Let us discuss this process in greater detail. The formation of giant planets, particularly Jupiter and Saturn, happens while the sun is encircled by its primordial disk of gas and dust during the first three million years of its lifetime. As the giant planets gain mass, they necessarily scatter icy debris outwards. If the solar system were to evolve in isolation, the debris would eventually attain positive orbital energy and become unbound from the sun. In a star cluster, however, the situation is more delicate. As the planetesimal obits become sufficiently elongated, they become susceptible to perturbations from passing stars that can detach them from the gravitational bashing of newly-born Jupiter and Saturn, thereby “freezing” them in place.

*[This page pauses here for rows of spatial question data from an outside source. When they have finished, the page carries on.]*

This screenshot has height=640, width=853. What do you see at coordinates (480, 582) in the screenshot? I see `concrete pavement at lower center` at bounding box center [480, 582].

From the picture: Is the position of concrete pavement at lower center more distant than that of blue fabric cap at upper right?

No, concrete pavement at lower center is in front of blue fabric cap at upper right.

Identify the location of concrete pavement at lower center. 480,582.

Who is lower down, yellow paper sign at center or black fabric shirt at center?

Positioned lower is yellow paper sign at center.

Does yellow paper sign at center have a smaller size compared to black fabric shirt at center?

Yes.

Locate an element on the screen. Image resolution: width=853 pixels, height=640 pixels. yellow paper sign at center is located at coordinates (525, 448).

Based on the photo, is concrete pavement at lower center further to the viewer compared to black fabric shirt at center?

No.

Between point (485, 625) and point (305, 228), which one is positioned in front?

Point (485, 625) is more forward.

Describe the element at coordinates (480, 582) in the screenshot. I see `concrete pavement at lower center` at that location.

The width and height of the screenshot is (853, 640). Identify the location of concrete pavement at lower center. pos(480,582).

Distinct from the classical Oort Cloud that likely formed later, we refer to this hypothetical population of icy asteroids envisioned to orbit the sun at thousands of astronomical units as the inner Oort Cloud.


We have simulated the formation of the inner Oort Cloud, modeling the sun’s birth cluster as a Plummer sphere, with parameters chosen to mimic the Orion Nebular Cluster and solar residence time chosen such that it does not violate cold classical Kuiper belt constraints. Shown in terms of Keplerian orbital elements, a typical inner Oort Cloud that forms in our simulations looks as follows:



Now, the conventional story is that the inner Oort Cloud formation stops the moment the sun leaves its birth cluster, and this frigid cloud of icy debris sits there “forever.” Planet Nine, however, alters this picture on a qualitative level. Due to the long-term gravitational pull of P9’s orbit, inner Oort Cloud objects evolve on billion-year timescales, slowly getting re-injected into the outer solar system. So what happens to them? We have simulated this process, accounting for perturbations from the canonical giant planets, P9, passing stars, as well as the galactic tide, and have found that these re-injected inner Oort Cloud objects can readily mix in with the census of distant Kuiper belt objects, and even exhibit orbital clustering. However, the degree of clustering they show is prominently weaker, suggesting that a more eccentric P9 is required to explain the data. Another intriguing aspect of these calculations is that they produce a more radially extended distribution of long-period TNOs, providing an intriguing potential explanation for the abundance of highly long-period orbits, such as that of the Goblin.




All in all, as scientists, our primary role is to continue hammering away at the hypothesis, and our new simulations indicate that there exists an intriguing additional mode of P9-induced dynamics affecting our efforts to pin down the orbit of Planet Nine. With each theoretical breakthrough, the observational search comes into sharper focus.